KI – die Kunst der intelligenten Nutzung
Angesichts der Zunahme von Fake News und Manipulation wird Künstliche Intelligenz in Europa nun reguliert. Bei allen Risiken müssen wir aber unbedingt ihr immenses Potenzial ausschöpfen, vor allem im digital mittelmäßigen Deutschland.
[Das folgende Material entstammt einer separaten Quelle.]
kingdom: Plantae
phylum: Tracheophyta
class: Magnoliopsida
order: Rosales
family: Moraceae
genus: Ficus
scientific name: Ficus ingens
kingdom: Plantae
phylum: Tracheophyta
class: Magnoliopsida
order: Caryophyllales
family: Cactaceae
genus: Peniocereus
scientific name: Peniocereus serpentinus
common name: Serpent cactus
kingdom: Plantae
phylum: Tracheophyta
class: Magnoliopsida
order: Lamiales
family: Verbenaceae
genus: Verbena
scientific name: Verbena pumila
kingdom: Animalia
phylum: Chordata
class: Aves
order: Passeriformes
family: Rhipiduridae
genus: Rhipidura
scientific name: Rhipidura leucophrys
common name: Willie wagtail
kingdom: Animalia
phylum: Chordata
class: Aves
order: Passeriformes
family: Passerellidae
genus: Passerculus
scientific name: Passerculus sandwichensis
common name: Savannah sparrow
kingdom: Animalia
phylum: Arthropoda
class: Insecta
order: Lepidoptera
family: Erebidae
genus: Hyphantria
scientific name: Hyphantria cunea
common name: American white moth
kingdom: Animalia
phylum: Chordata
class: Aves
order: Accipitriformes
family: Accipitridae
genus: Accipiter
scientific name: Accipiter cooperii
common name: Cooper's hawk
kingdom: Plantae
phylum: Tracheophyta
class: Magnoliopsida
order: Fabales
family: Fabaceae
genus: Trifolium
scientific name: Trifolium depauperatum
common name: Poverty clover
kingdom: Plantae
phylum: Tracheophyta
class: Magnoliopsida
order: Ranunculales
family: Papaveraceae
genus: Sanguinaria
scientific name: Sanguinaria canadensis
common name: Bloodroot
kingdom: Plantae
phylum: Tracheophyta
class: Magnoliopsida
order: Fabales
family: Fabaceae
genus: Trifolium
Der Papst im glänzenden Daunenmantel. Kanzler Olaf Scholz beim Salto über das Rednerpult im Deutschen Bundestag. Beispiele für täuschend echt gefälschte Fotos und Videos, die mit Hilfe Künstlicher Intelligenz erzeugt werden und deren Zahl explosionsartig zunimmt. Von daher ist es nachvollziehbar, dass viele Menschen derzeit KI eher mit Manipulation und Gefahr gleichsetzen. Desinformation durch KI wird mittelfristig als größtes globales Risiko angesehen, noch vor Extremwetter und bewaffneten Konflikten.
Und es ist verständlich, dass versucht wird, Auswüchsen einen Riegel vorzuschieben – etwa mit dem „AI Act“ der Europäischen Union, dem weltweit ersten Regelwerk für den Umgang mit Künstlicher Intelligenz, das jetzt in Kraft getreten ist. Doch so wichtig ethische Prinzipien und eine verantwortungsvolle Nutzung von KI sind, so wichtig ist es auch, den Regulierungsrahmen angesichts der extremen Schnelllebigkeit der Tech-Welt praktikabel und innovationsfreundlich zu gestalten. Wie rasch sich die Verhältnisse ändern können, zeigt uns gerade der Aufstieg des chinesischen Chatbots DeepSeek, der die Platzhirsche aus dem Silicon Valley herausfordert.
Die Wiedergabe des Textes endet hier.